Review date: Nov. 9, 2003


There is a sign-o’-the-times aesthetic to Dynasty’s sound – a crackling, lo-fi dance pop complete with style, attitude, and a geographical and cultural sense of place. It’s no secret anymore: the west coast still has disco fever, and dance music, pop music and punk ethos remain, at least momentarily, entwined into a single, many-knotted braid.

However portentous the unspoken familiarity of such sound is – that is to say, over-saturated fad or no over-saturated fad – the scene persists in locating salience amid its ranks. Dynasty brings a familiar feel to the table with their bleating synths and too-cool-to-say-hi mid-tempos, but the band’s mascara-clad eyelashes exude an arresting ‘je ne sais quoi’ that is captured on tape via excellent production.

The duo responsible for the more geek-related aspects of Dynasty’s self-titled debut is none other than San Francisco MC Gold Chains (producer) and Eric Landmark (engineer), who plays with Dynasty drummer Indra Dunis in Numbers. It’s impossible to know the exact divisions of recording responsibility, but assuming that Landmark turned the knobs and placed the mics while Gold Chains shut his eyes tight until it felt right, they win. As with last year’s Numbers record, Life, there is a done-it-themselves clarity that simmers off radar until the speakers are cranked enough to feel an unpredictable vigor one might associate with homemade fireworks. Dunis’ robotic dance grooves benefit from a dry, but punchy clarity where each drumbeat immediately slices through the mix. Singer and keyboardist Jibz Cameron’s vocals retain a fizzling, at-the-show grit where each note sputters and pops just as it might on your friend’s shitty PA. Diana Hayes’ bass ambles along confidently, and the interplay with Dunis’ confident kick drum further pimps their noir-pop party program.
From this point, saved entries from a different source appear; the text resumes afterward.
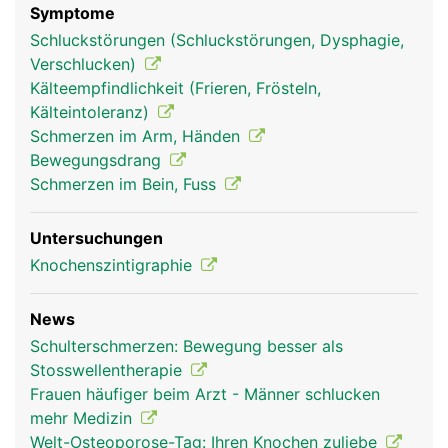
Symptome
Schluckstörungen (Schluckstörungen, Dysphagie,
Verschlucken)
Kälteempfindlichkeit (Frieren, Frösteln,
Kälteintoleranz)
Schmerzen im Arm, Händen
Bewegungsdrang
Schmerzen im Bein, Fuss
Untersuchungen
Knochenszintigraphie
News
Schulterschmerzen: Bewegung besser als
Stosswellentherapie
Frauen häufiger beim Arzt - Männer schlucken
mehr Medizin
Welt-Osteoporose-Tag: Ihren Knochen zuliebe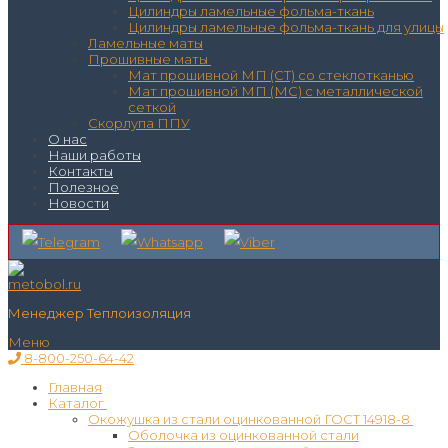
Цилиндры ламельные фольма-ткань
Цилиндры ламельные фольма-ткань для улицы
Ламельные маты
Прошивные маты
Мат прошивной МП (СТ) со стеклотканью
Мат прошивной МП (МС) с металлической
сеткой
Скорлупа ППУ
О нас
Наши работы
Контакты
Полезное
Новости
Менеджер Теплоизоляция
Меню
8-800-250-64-42
Главная
Каталог
Окожушка из стали оцинкованной ГОСТ 14918-8
Оболочка из оцинкованной стали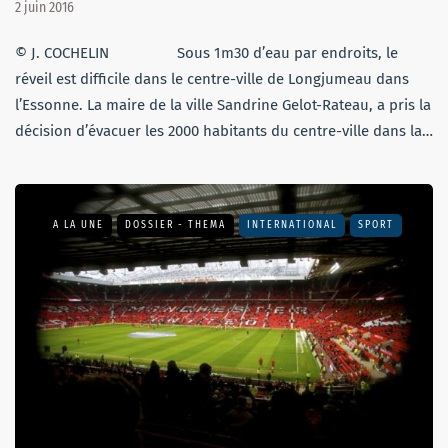
2 juin 2016
© J. COCHELIN Sous 1m30 d’eau par endroits, le
réveil est difficile dans le centre-ville de Longjumeau dans
l’Essonne. La maire de la ville Sandrine Gelot-Rateau, a pris la
décision d’évacuer les 2000 habitants du centre-ville dans la…
A LA UNE
DOSSIER - THEMA
INTERNATIONAL
SPORT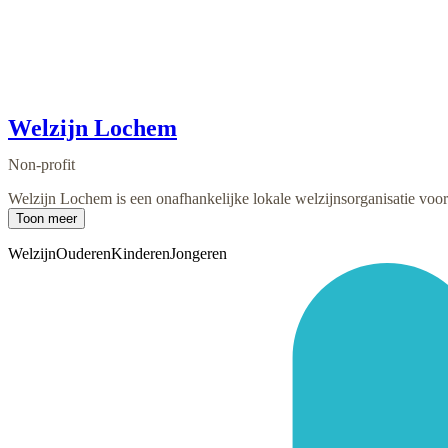
Welzijn Lochem
Non-profit
Welzijn Lochem is een onafhankelijke lokale welzijnsorganisatie voor 
Toon meer
Welzijn
Ouderen
Kinderen
Jongeren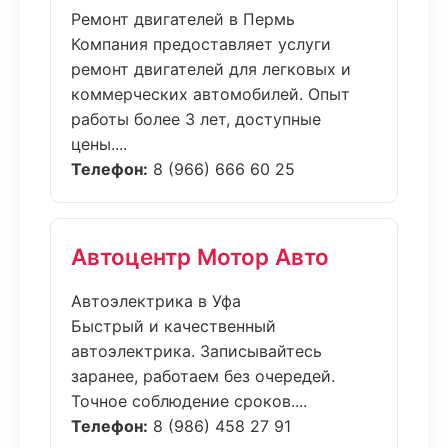
Ремонт двигателей в Пермь
Компания предоставляет услуги
ремонт двигателей для легковых и
коммерческих автомобилей. Опыт
работы более 3 лет, доступные
цены....
Телефон:
8 (966) 666 60 25
Автоцентр Мотор Авто
Автоэлектрика в Уфа
Быстрый и качественный
автоэлектрика. Записывайтесь
заранее, работаем без очередей.
Точное соблюдение сроков....
Телефон:
8 (986) 458 27 91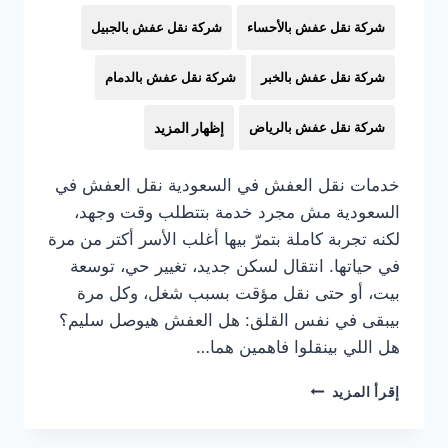
شركة نقل عفش بالأحساء
شركة نقل عفش بالجبيل
شركة نقل عفش بالخبر
شركة نقل عفش بالدمام
شركة نقل عفش بالرياض
إظهار المزيد
خدمات نقل العفش في السعودية نقل العفش في
السعودية مش مجرد خدمة بتتطلب وقت وجهد،
لكنه تجربة كاملة بتمرّ بيها أغلب الأسر أكتر من مرة
في حياتها. انتقال لسكن جديد، تغيير حي، توسعة
بيت، أو حتى نقل مؤقت بسبب شغل، وكل مرة
بيبقى في نفس القلق: هل العفش هيوصل سليم؟
هل اللي بينقلوا فاهمين هما…
خدمات
إقرأ المزيد
نقل
العفش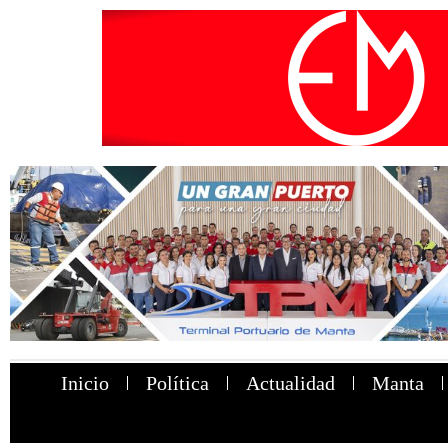
Inicio
Política
Actualidad
Manta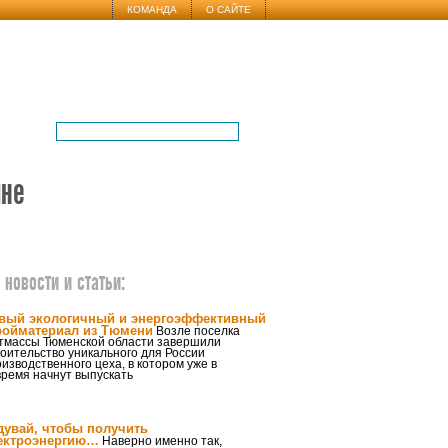
КОМАНДА
О САЙТЕ
ине
новости и статьи:
вый экологичный и энергоэффективный
ройматериал из Тюмени
Возле поселка
тмассы Тюменской области завершили
оительство уникального для России
изводственного цеха, в котором уже в
ремя начнут выпускать
дувай, чтобы получить
ектроэнергию…
Наверно именно так,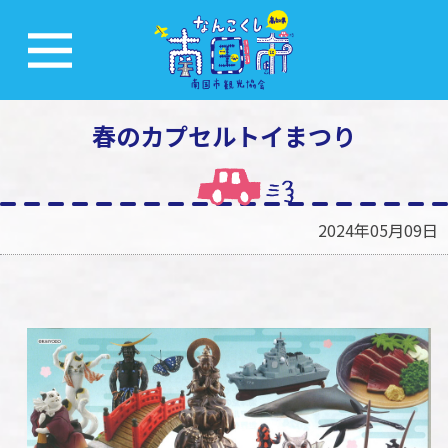
春のカプセルトイまつり
2024年05月09日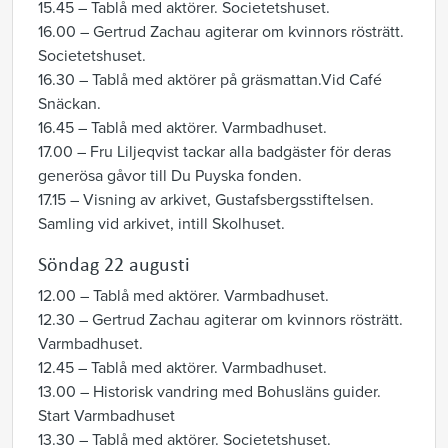
15.45 – Tablå med aktörer. Societetshuset.
16.00 – Gertrud Zachau agiterar om kvinnors rösträtt.
Societetshuset.
16.30 – Tablå med aktörer på gräsmattan.Vid Café
Snäckan.
16.45 – Tablå med aktörer. Varmbadhuset.
17.00 – Fru Liljeqvist tackar alla badgäster för deras
generösa gåvor till Du Puyska fonden.
17.15 – Visning av arkivet, Gustafsbergsstiftelsen.
Samling vid arkivet, intill Skolhuset.
Söndag 22 augusti
12.00 – Tablå med aktörer. Varmbadhuset.
12.30 – Gertrud Zachau agiterar om kvinnors rösträtt.
Varmbadhuset.
12.45 – Tablå med aktörer. Varmbadhuset.
13.00 – Historisk vandring med Bohusläns guider.
Start Varmbadhuset
13.30 – Tablå med aktörer. Societetshuset.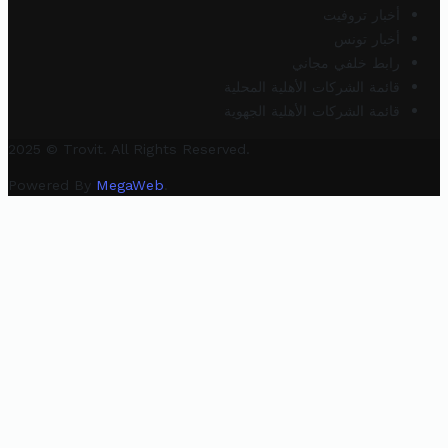
أخبار تروفيت
أخبار تونس
رابط خلفي مجاني
قائمة الشركات الأهلية المحلية
قائمة الشركات الأهلية الجهوية
2025 © Trovit. All Rights Reserved.
Powered By
MegaWeb
.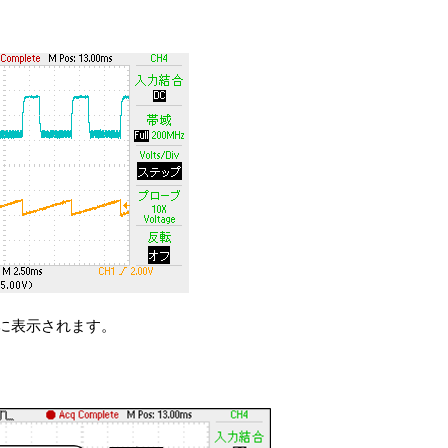
に表示されます。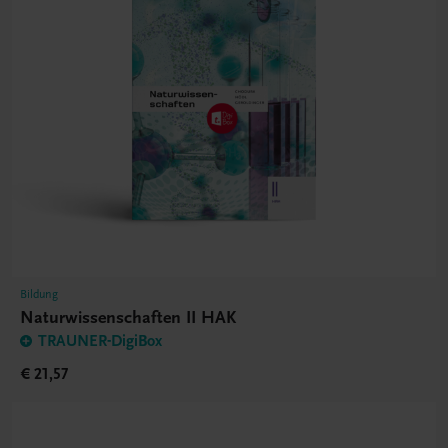
Bildung
Naturwissenschaften II HAK
TRAUNER-DigiBox
€ 21,57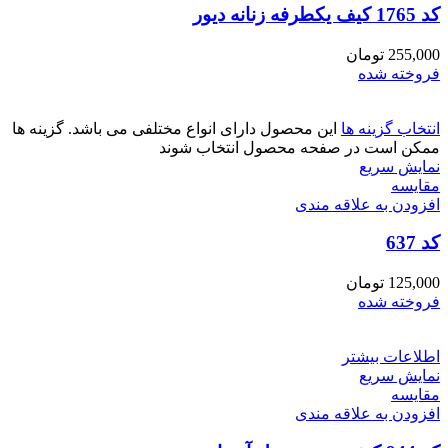
کد 1765 کیف یکطرفه زنانه دیور
255,000
تومان
فروخته شده
انتخاب گزینه ها
این محصول دارای انواع مختلفی می باشد. گزینه ها
ممکن است در صفحه محصول انتخاب شوند
نمایش سریع
مقايسه
افزودن به علاقه مندی
کد 637
125,000
تومان
فروخته شده
اطلاعات بیشتر
نمایش سریع
مقايسه
افزودن به علاقه مندی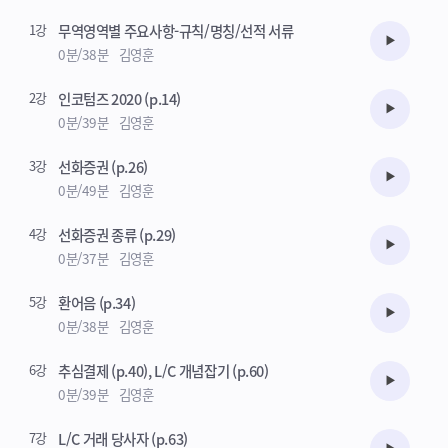
정규반의 경우 기본서1권으로, 문제풀이 강의의 경우 교수님께서 작성하
1강
무역영역별 주요사항-규칙/명칭/선적 서류
신 pdf로 진행됩니다.
수강준비
0분/38분
김영훈
본 강의는 원서강의를 포함하지 않고 있습니다. 원서강의를 수강하고자
하지는 분들은 wowpass.com에서 수강신청 해 주세요.
2강
인코텀즈 2020 (p.14)
수강준비
0분/39분
김영훈
3강
선화증권 (p.26)
수강준비
0분/49분
김영훈
4강
선화증권 종류 (p.29)
수강준비
0분/37분
김영훈
5강
환어음 (p.34)
수강준비
0분/38분
김영훈
6강
추심결제 (p.40), L/C 개념잡기 (p.60)
수강준비
0분/39분
김영훈
7강
L/C 거래 당사자 (p.63)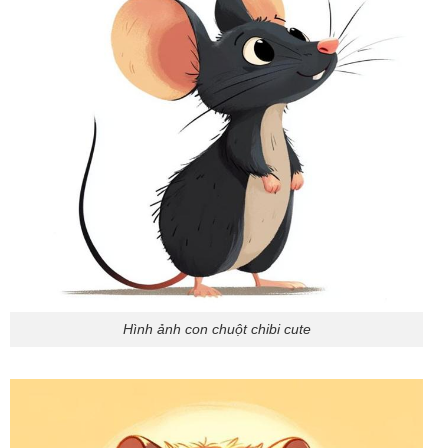
Hình ảnh con chuột chibi cute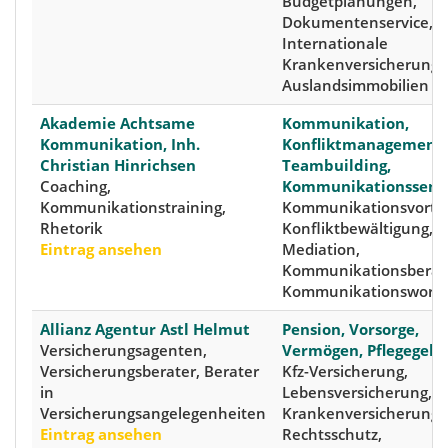
Budgetplanungen,
Dokumentenservice,
Internationale
Krankenversicherunge
Auslandsimmobilien
Akademie Achtsame
Kommunikation,
Kommunikation, Inh.
Konfliktmanagement,
Christian Hinrichsen
Teambuilding,
Coaching,
Kommunikationssemi
Kommunikationstraining,
Kommunikationsvorträ
Rhetorik
Konfliktbewältigung,
Eintrag ansehen
Mediation,
Kommunikationsberat
Kommunikationswork
Allianz Agentur Astl Helmut
Pension, Vorsorge,
Versicherungsagenten,
Vermögen, Pflegegeld
Versicherungsberater, Berater
Kfz-Versicherung,
in
Lebensversicherung,
Versicherungsangelegenheiten
Krankenversicherung,
Eintrag ansehen
Rechtsschutz,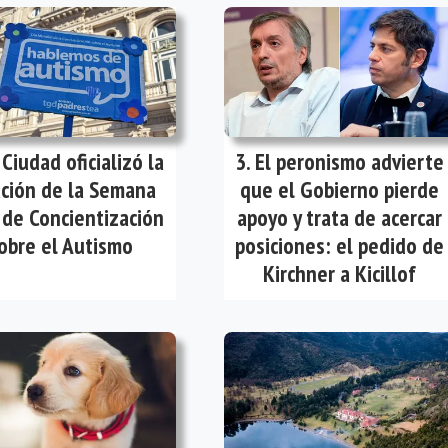
 Ciudad oficializó la
El peronismo advierte
ación de la Semana
que el Gobierno pierde
 de Concientización
apoyo y trata de acercar
obre el Autismo
posiciones: el pedido de
Kirchner a Kicillof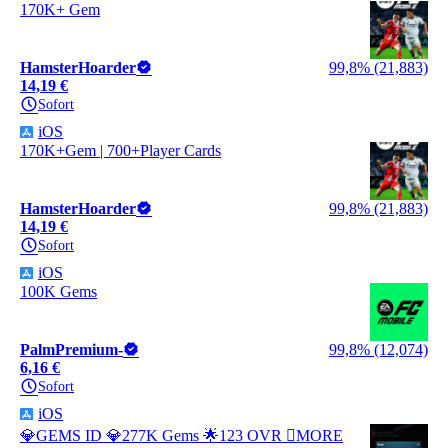
170K+ Gem
HamsterHoarder
99,8% (21,883)
14,19 €
Sofort
iOS
170K+Gem | 700+Player Cards
HamsterHoarder
99,8% (21,883)
14,19 €
Sofort
iOS
100K Gems
PalmPremium-
99,8% (12,074)
6,16 €
Sofort
iOS
💎GEMS ID 💎277K Gems 🌟123 OVR 🪎MORE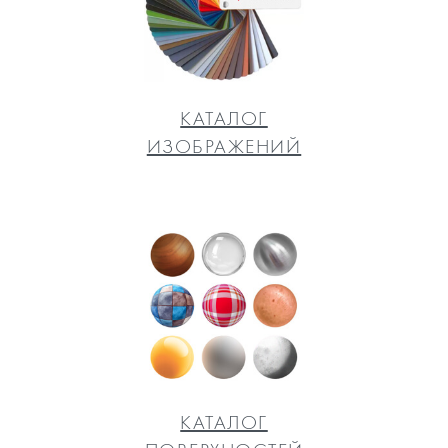
КАТАЛОГ
ИЗОБРАЖЕНИЙ
КАТАЛОГ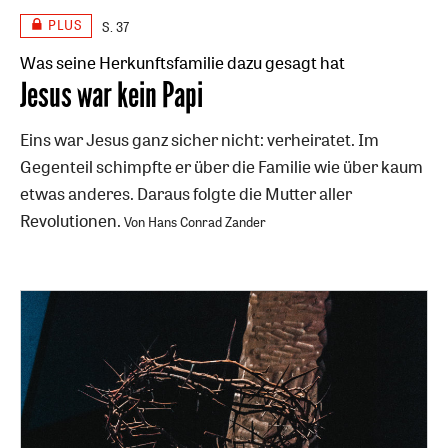
PLUS
S. 37
Was seine Herkunftsfamilie dazu gesagt hat
:
Jesus war kein Papi
Eins war Jesus ganz sicher nicht: verheiratet. Im
Gegenteil schimpfte er über die Familie wie über kaum
etwas anderes. Daraus folgte die Mutter aller
Revolutionen.
Von Hans Conrad Zander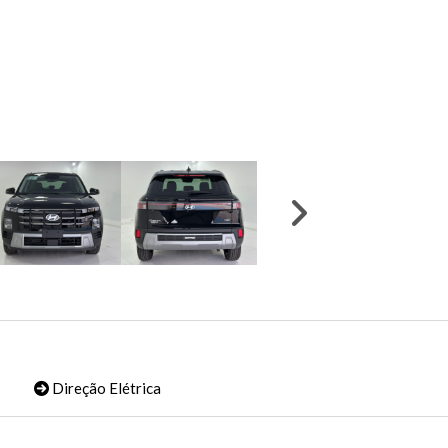
Direção Elétrica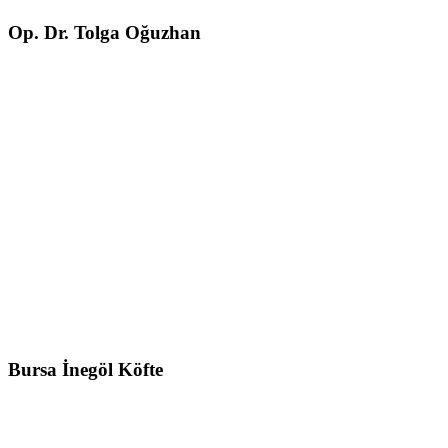
Op. Dr. Tolga Oğuzhan
Bursa İnegöl Köfte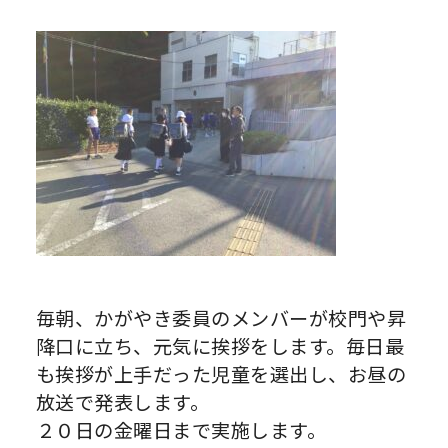
毎朝、かがやき委員のメンバーが校門や昇
降口に立ち、元気に挨拶をします。毎日最
も挨拶が上手だった児童を選出し、お昼の
放送で発表します。
２０日の金曜日まで実施します。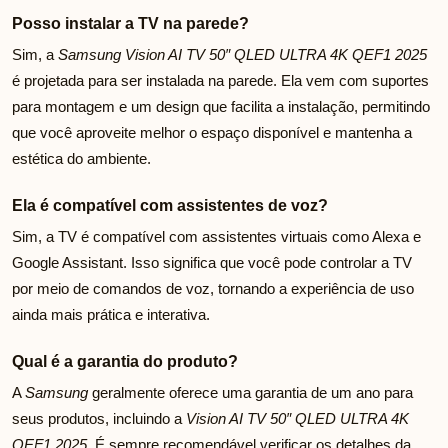
Posso instalar a TV na parede?
Sim, a
Samsung Vision AI TV 50″ QLED ULTRA 4K QEF1 2025
é projetada para ser instalada na parede. Ela vem com suportes
para montagem e um design que facilita a instalação, permitindo
que você aproveite melhor o espaço disponível e mantenha a
estética do ambiente.
Ela é compatível com assistentes de voz?
Sim, a TV é compatível com assistentes virtuais como Alexa e
Google Assistant. Isso significa que você pode controlar a TV
por meio de comandos de voz, tornando a experiência de uso
ainda mais prática e interativa.
Qual é a garantia do produto?
A
Samsung
geralmente oferece uma garantia de um ano para
seus produtos, incluindo a
Vision AI TV 50″ QLED ULTRA 4K
QEF1 2025
. É sempre recomendável verificar os detalhes da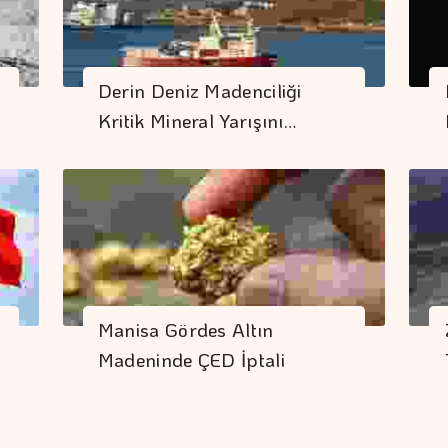
Derin Deniz Madenciliği
Kritik Mineral Yarışını…
Manisa Gördes Altın
Madeninde ÇED İptali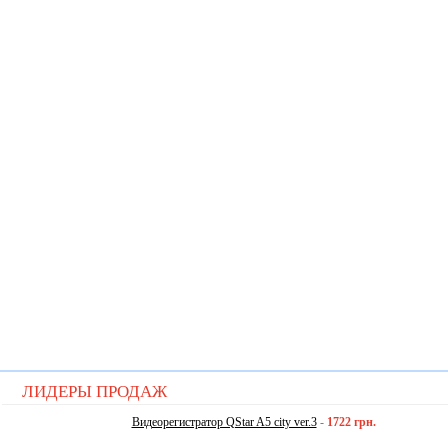
ЛИДЕРЫ ПРОДАЖ
Видеорегистратор QStar A5 city ver.3
-
1722 грн.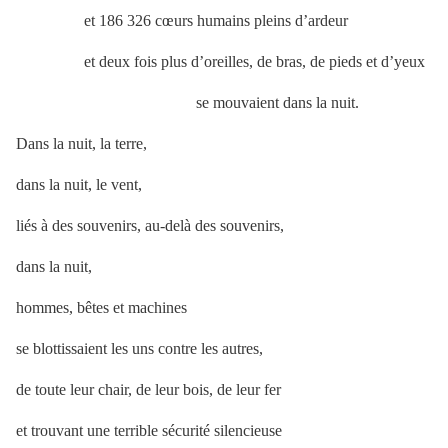
et 186 326 cœurs humains pleins d’ardeur
et deux fois plus d’oreilles, de bras, de pieds et d’yeux
se mouvaient dans la nuit.
Dans la nuit, la terre,
dans la nuit, le vent,
liés à des souvenirs, au-delà des souvenirs,
dans la nuit,
hommes, bêtes et machines
se blottissaient les uns contre les autres,
de toute leur chair, de leur bois, de leur fer
et trouvant une terrible sécurité silencieuse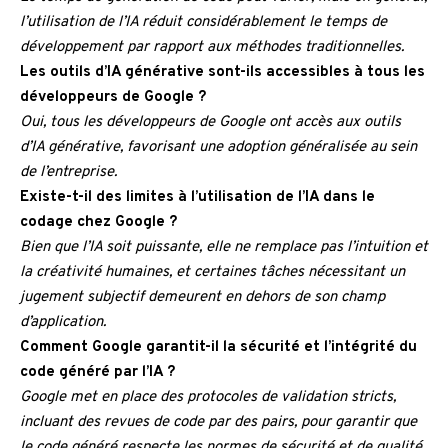
l’utilisation de l’IA réduit considérablement le temps de
développement par rapport aux méthodes traditionnelles.
Les outils d’IA générative sont-ils accessibles à tous les
développeurs de Google ?
Oui, tous les développeurs de Google ont accès aux outils
d’IA générative, favorisant une adoption généralisée au sein
de l’entreprise.
Existe-t-il des limites à l’utilisation de l’IA dans le
codage chez Google ?
Bien que l’IA soit puissante, elle ne remplace pas l’intuition et
la créativité humaines, et certaines tâches nécessitant un
jugement subjectif demeurent en dehors de son champ
d’application.
Comment Google garantit-il la sécurité et l’intégrité du
code généré par l’IA ?
Google met en place des protocoles de validation stricts,
incluant des revues de code par des pairs, pour garantir que
le code généré respecte les normes de sécurité et de qualité.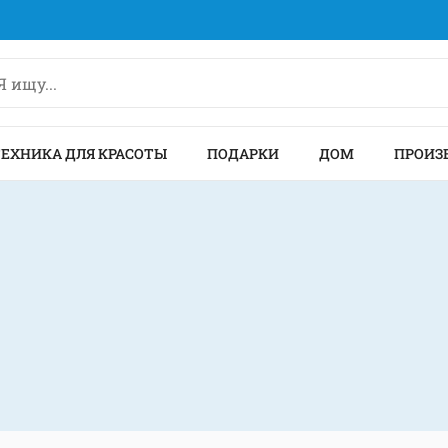
ТЕХНИКА ДЛЯ КРАСОТЫ
ПОДАРКИ
ДОМ
ПРОИЗ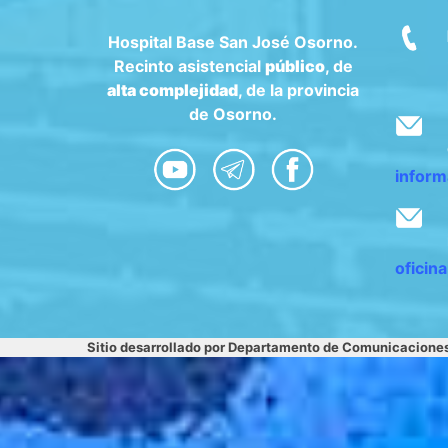
Hospital Base San José Osorno.
Recinto asistencial
público
, de
alta complejidad
, de la provincia
de Osorno.
inform
oficin
Sitio desarrollado por Departamento de Comunicacione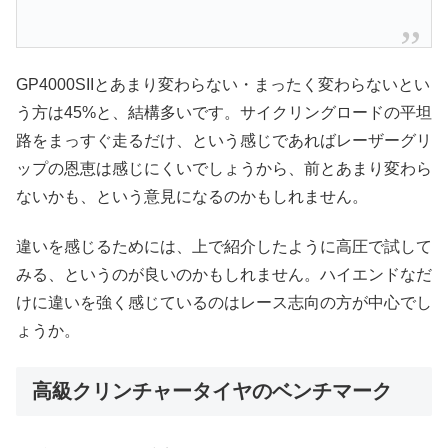
GP4000SIIとあまり変わらない・まったく変わらないとい
う方は45%と、結構多いです。サイクリングロードの平坦
路をまっすぐ走るだけ、という感じであればレーザーグリ
ップの恩恵は感じにくいでしょうから、前とあまり変わら
ないかも、という意見になるのかもしれません。
違いを感じるためには、上で紹介したように高圧で試して
みる、というのが良いのかもしれません。ハイエンドなだ
けに違いを強く感じているのはレース志向の方が中心でし
ょうか。
高級クリンチャータイヤのベンチマーク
Gold Chains and Landmark replicated the band’s live sound with endearing accuracy; the records sound like the band is jamming out in the hallway, which is great because this music drips fun all over the floor like a puppy.

The first two tracks, “Amy’s Song” and “You’ve Got Problems”, are quick-fix party starters, snappy and fast. “Loneliness” wouldn’t be out of place in a David Lynch film; melodramatic, insecure and entirely glammed out with synthesized strings, it may be the exact sound of Mulholland Drive’s paranoid So-Cal glitter. Although the campy, fetish fantasy “Uniform Lust” might not be for everyone, album closer “Wargasm” is the surest disco-odyssey of the year, winding through four minutes of hi-hat clomping backbeats and Cameron seething “Fuck who you wanna fuck.”

Dynasty has successfully found another pleasing niche in the overarching conceit. They’re a part of a DIY underground wonderland where a spare 20 minutes is enough to throw a sweaty dance party, or at least record an inspired, attitudinal pop album.